Pada saat Presiden Joko Widodo berkunjung ke Kampung Tua Huta Siallagan, Desa Ambarita, Kabupaten Samosir yang ada di area Danau Toba, Sumatera Utara pada Rabu (31/7/2019), dia diberi tahu alasan mengapa banyak orang Batak berprofesi sebagai pengacara.
“Ini adalah kampung yang konon menjadi titik awal sejarah tegaknya hukum di Samosir dan Sumatera Utara pada zaman dahulu,” ucap Jokowi saat itu.
Jokowi bertemu dengan keturunan ke-17 Raja Laga Siallagan, Gading Jansen Siallagan. Gading pun menunjukkan ‘Batu Persidangan’.
Situs ini berupa meja dan kursi yang disusun seperti lingkaran, Millens. Di tempat inilah raja menjalankan pengadilan bagi siapa saja yang melanggar hukum adat.
Selain raja, di batu ini duduk saudara-saudaranya, penasehat orang yang didakwa, penasehat korban, serta penasehat dari kerajaan. Penasehat yang terdiri dari tiga orang inilah yang kini dikenal sebaai pengacara.
Selain soal ‘Batu Persidangan’, sebenarnya ada alasan lain mengapa banyak orang Batak berprofesi sebagai pengacara.
Salah satunya adalah budaya ‘Koyo’ atau jika diartikan dalam Bahasa Indonesia adalah kebiasaan berargumen atau bersilat lidah. Tradisi ini muncul dari kebiasaan orang Batak yang suka nongkrong bareng dan membahas banyak hal.

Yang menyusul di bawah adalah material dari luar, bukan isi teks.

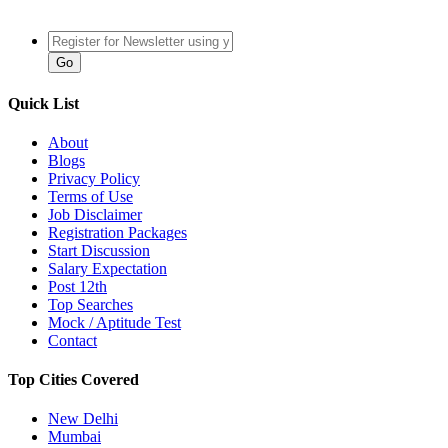
Quick List
About
Blogs
Privacy Policy
Terms of Use
Job Disclaimer
Registration Packages
Start Discussion
Salary Expectation
Post 12th
Top Searches
Mock / Aptitude Test
Contact
Top Cities Covered
New Delhi
Mumbai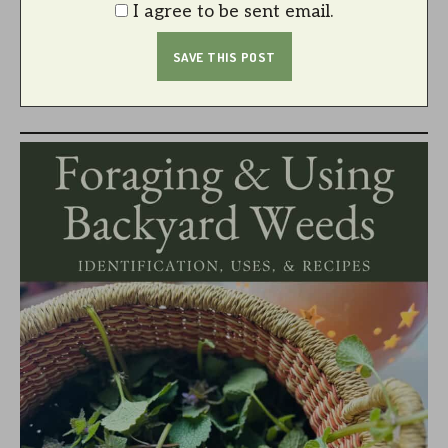
I agree to be sent email.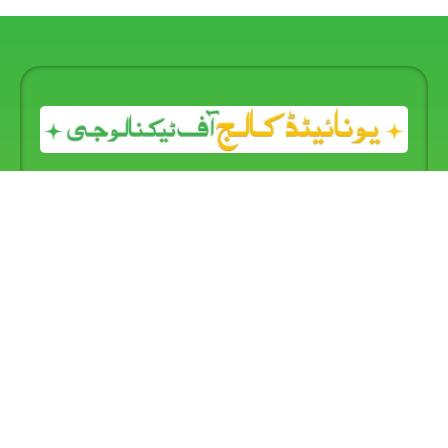
United College of Technology
provides complete
information about all
Information Technology and
Technical Management Courses.
We hope you will find
it a useful and engaging introduction to our programs
and our educational, social, and recreational facilities.
From our website, you will see that we deliver
high-
quality training and education
with
professional skills
,
offering a complete range of studies at the
Certificate,
One-Year Diploma, and Two-Year Diploma levels.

Ditambah dengan watak orang Batak yang keras, mereka pun berani untuk mempertahankan argumennya setiap kali adu pendapat.

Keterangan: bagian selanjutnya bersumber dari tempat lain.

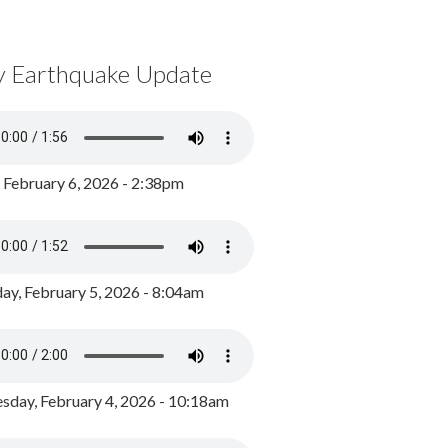
y Earthquake Update
, February 6, 2026 - 2:38pm
ay, February 5, 2026 - 8:04am
day, February 4, 2026 - 10:18am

Hal ini tentu cocok untuk diterapkan dalam profesi pengacara yang memang harus pandai berargumen, meski tentu saja harus sesuai dengan hukum yang berlaku.
Jadi, karena budaya ini, banyak orang Batak yang akhirnya percaya diri untuk merintis karier sebagai pengacara.